Question

Find \(D_{x} y\). $$ y=\operatorname{coth}^{-1}(\tanh x) $$

Short answer

\( D_{x} y = \operatorname{sech}(x) \).

Step-by-step solution

Understand the hyperbolic functions involved

The hyperbolic cotangent inverse function, \( \operatorname{coth}^{-1}(x) \), and the hyperbolic tangent function, \( \tanh(x) \), are the main functions involved here. We need to understand their basic properties for differentiation.

Identify the composition of functions

We have the function \( y = \operatorname{coth}^{-1} (u) \) where \( u = \tanh(x) \). Therefore, this is a composition of functions and will require the chain rule to differentiate.

Differentiate using the Chain Rule

To find \( \frac{dy}{dx} \), apply the chain rule. First, differentiate \( y \) with respect to \( u \): \( \frac{dy}{du} = -\frac{1}{u^2 - 1} \) since \( \operatorname{coth}^{-1}(u) = \frac{1}{2} \ln\left( \frac{u+1}{u-1} \right) \).

Differentiate \( u = \tanh(x) \)

Differentiate \( u = \tanh(x) \) with respect to \( x \) to get \( \frac{du}{dx} = \operatorname{sech}^2(x) \).

Apply the Chain Rule

Apply the chain rule \( \frac{dy}{dx} = \frac{dy}{du} \times \frac{du}{dx} = -\frac{1}{u^2 - 1} \times \operatorname{sech}^2(x) \). Substitute \( u = \tanh(x) \) into the equation.

Simplify

Since \( u = \tanh(x) \), we know \( u^2 = \tanh^2(x) \), and \( u^2 - 1 = \tanh^2(x) - 1 = -\operatorname{sech}^2(x) \). Now substitute everything back into \( \frac{dy}{dx} \). This gives \( \frac{dy}{dx} = \operatorname{sech}(x) \).

Key concepts

Hyperbolic Functions

Hyperbolic functions are analogs of trigonometric functions but are based on hyperbolas rather than circles. The hyperbolic tangent function, \( \tanh(x) \), and the hyperbolic cotangent inverse function, \( \operatorname{coth}^{-1}(x) \), are the two key players here. These functions help model phenomena in many fields, like engineering and physics.

Just like their trigonometric counterparts, hyperbolic functions fulfill certain identities. For instance:

• The identity \( \tanh^2(x) + \operatorname{sech}^2(x) = 1 \).
• The derivative of \( \tanh(x) \) is \( \operatorname{sech}^2(x) \).

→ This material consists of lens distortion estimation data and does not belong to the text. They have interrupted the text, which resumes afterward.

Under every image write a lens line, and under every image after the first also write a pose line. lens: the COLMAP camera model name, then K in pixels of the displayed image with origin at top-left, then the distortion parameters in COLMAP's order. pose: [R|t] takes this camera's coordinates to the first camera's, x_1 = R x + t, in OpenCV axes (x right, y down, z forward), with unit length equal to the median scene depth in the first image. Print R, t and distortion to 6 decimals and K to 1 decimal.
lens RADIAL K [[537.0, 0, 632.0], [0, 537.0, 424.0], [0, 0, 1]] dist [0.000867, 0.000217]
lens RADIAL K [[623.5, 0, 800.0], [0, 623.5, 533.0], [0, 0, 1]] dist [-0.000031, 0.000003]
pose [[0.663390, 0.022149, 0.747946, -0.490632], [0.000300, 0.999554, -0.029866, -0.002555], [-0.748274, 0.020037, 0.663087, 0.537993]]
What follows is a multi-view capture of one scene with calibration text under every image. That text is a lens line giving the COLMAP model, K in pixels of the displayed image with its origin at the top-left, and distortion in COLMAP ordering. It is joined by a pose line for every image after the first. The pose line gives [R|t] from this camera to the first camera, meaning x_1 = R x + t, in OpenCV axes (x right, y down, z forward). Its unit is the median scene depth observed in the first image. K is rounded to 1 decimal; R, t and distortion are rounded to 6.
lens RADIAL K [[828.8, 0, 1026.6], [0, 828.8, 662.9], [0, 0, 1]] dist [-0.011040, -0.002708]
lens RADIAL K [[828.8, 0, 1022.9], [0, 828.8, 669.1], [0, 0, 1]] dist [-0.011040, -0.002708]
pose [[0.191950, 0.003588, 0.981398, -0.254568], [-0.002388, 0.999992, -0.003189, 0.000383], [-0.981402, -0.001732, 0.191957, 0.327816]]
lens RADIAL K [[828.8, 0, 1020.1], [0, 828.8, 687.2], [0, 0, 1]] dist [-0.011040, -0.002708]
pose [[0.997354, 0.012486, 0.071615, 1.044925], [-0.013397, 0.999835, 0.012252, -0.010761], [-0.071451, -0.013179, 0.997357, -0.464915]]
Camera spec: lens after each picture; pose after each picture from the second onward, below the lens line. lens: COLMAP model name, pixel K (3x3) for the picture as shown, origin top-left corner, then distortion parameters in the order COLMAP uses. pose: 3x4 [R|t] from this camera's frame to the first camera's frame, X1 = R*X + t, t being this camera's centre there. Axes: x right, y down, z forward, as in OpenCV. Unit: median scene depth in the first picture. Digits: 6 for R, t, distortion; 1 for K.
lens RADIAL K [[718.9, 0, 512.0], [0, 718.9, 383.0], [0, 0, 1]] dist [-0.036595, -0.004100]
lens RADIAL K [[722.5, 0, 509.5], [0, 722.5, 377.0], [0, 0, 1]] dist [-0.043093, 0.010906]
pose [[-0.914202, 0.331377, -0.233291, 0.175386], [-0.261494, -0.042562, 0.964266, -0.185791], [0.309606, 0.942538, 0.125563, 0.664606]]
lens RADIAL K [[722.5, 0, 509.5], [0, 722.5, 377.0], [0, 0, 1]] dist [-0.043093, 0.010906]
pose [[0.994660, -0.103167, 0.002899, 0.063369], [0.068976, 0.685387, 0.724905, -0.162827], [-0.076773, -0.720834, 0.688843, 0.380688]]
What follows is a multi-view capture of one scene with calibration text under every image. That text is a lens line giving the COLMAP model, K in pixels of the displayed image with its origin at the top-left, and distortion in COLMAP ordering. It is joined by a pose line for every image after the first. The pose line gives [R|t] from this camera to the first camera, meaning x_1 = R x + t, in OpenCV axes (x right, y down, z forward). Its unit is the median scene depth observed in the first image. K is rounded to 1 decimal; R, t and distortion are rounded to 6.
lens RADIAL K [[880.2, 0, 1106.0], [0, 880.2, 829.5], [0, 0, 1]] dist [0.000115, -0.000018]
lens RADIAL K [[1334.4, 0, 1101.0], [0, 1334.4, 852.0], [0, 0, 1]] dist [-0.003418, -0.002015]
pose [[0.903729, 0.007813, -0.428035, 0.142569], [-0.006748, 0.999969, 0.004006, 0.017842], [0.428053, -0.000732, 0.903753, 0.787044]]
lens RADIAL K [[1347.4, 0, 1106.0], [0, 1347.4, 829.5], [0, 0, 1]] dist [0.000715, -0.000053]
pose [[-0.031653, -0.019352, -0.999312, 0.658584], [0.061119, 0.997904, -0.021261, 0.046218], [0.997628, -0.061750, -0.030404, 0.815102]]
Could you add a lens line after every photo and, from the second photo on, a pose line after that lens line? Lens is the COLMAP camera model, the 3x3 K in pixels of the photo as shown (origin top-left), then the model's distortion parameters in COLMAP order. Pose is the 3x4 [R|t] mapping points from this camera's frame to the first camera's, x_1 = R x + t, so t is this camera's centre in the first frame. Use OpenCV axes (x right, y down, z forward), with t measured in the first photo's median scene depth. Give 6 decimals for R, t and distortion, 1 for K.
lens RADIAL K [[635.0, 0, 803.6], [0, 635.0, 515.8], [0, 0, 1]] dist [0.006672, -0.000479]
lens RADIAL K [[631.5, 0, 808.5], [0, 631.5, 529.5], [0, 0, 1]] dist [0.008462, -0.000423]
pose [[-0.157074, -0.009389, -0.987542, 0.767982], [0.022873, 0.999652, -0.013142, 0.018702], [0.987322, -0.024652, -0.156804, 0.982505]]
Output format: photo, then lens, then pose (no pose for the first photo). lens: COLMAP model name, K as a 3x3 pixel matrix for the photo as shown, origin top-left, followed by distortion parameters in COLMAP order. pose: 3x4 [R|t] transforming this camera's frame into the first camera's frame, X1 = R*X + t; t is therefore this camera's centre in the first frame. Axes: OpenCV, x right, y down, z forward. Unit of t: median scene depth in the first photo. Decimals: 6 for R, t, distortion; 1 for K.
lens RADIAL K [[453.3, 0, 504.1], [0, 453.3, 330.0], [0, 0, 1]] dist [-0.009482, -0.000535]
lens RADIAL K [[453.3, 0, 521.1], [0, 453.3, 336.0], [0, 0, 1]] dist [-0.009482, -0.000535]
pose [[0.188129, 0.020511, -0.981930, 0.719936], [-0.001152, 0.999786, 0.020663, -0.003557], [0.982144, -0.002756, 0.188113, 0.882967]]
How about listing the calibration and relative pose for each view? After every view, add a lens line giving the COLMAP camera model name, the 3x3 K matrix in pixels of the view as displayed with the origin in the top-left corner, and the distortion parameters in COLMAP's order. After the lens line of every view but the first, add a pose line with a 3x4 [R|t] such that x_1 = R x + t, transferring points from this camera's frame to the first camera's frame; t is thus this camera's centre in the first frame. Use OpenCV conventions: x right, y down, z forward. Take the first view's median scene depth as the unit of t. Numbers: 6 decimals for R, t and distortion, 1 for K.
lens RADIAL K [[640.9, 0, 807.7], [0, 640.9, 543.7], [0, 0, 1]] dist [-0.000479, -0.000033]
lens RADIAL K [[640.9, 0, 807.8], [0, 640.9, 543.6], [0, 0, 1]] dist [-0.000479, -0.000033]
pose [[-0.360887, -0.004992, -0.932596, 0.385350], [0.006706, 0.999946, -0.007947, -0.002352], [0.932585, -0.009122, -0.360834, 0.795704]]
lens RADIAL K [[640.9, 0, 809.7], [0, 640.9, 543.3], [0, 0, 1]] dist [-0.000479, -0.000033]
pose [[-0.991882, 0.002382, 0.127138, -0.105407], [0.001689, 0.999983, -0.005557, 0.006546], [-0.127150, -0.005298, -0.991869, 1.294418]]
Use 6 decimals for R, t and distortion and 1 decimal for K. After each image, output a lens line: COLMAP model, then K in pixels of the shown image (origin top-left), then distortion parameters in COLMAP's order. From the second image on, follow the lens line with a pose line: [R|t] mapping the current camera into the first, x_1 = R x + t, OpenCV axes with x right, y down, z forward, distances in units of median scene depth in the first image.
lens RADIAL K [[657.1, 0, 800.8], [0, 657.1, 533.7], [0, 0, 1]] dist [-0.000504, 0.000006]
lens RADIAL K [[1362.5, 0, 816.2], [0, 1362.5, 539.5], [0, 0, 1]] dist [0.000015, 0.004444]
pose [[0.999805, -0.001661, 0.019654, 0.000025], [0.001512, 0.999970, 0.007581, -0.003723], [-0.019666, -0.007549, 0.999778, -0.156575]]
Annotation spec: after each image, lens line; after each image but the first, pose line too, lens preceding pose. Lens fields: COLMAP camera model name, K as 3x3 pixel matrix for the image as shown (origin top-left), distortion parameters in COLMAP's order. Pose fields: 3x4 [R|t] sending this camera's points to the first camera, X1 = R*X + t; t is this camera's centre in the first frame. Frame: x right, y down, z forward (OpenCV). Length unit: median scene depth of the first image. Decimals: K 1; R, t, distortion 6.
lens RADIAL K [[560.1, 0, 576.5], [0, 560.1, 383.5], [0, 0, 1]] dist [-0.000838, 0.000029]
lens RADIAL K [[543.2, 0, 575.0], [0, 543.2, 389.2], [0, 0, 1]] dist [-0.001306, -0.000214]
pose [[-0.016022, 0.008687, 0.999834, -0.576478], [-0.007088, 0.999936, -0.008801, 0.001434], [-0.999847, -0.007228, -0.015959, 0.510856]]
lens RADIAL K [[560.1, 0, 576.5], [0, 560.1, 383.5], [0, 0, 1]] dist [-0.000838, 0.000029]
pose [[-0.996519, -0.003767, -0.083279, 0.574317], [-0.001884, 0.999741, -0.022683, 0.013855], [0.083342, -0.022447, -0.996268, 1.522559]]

These properties are used to find derivatives involving hyperbolic functions.

The function \( y = \operatorname{coth}^{-1}(\tanh(x)) \) involves both the \( \tanh \) function and its inverse hyperbolic function, \( \operatorname{coth}^{-1} \), providing a slightly more intricate case for differentiation.

Chain Rule

The chain rule is an essential tool in calculus. It helps us differentiate composite functions—functions within functions.

Think of the chain rule as peeling an onion. You deal with each layer or function separately. In the problem above, you first encounter \( \operatorname{coth}^{-1}(u) \) where \( u = \tanh(x) \). This setup fits the precise scenario ideal for applying the rule.

When using the chain rule, follow these steps:

• Differentiate the outer function \( y = \operatorname{coth}^{-1}(u) \) with respect to \( u \) to get \( \frac{dy}{du} = -\frac{1}{u^2-1} \).
• Then, differentiate the inner function \( u = \tanh(x) \) with respect to \( x \), resulting in \( \frac{du}{dx} = \operatorname{sech}^2(x) \).

Finally, combine these derivatives using the chain rule: \[ \frac{dy}{dx} = \frac{dy}{du} \times \frac{du}{dx} \].
This method efficiently unravels the composite function for differentiation.

Differentiation Techniques

Differentiation is about finding how quickly a function changes. It’s crucial in understanding dynamic systems. Various techniques exist, and selecting the right one can simplify complex problems.

For the current problem, you leverage the chain rule, a central differentiation technique, to unravel the nested functions. However, understanding the specific derivatives of hyperbolic functions is equally important. Remember that:

• The derivative of \( \tanh(x) \) results in \( \operatorname{sech}^2(x) \).
• The expression \( \operatorname{coth}^{-1}(u) \) differentiates into a rational function \( \frac{-1}{u^2-1} \).

Emphasizing these derivatives, the chain rule simplifies \( \frac{dy}{dx} \) from an expression that looks complex to one that is reduced and simplified: \[ \frac{dy}{dx} = \operatorname{sech}(x) \].
Hence, using the appropriate techniques can make differentiation not only feasible but straightforward.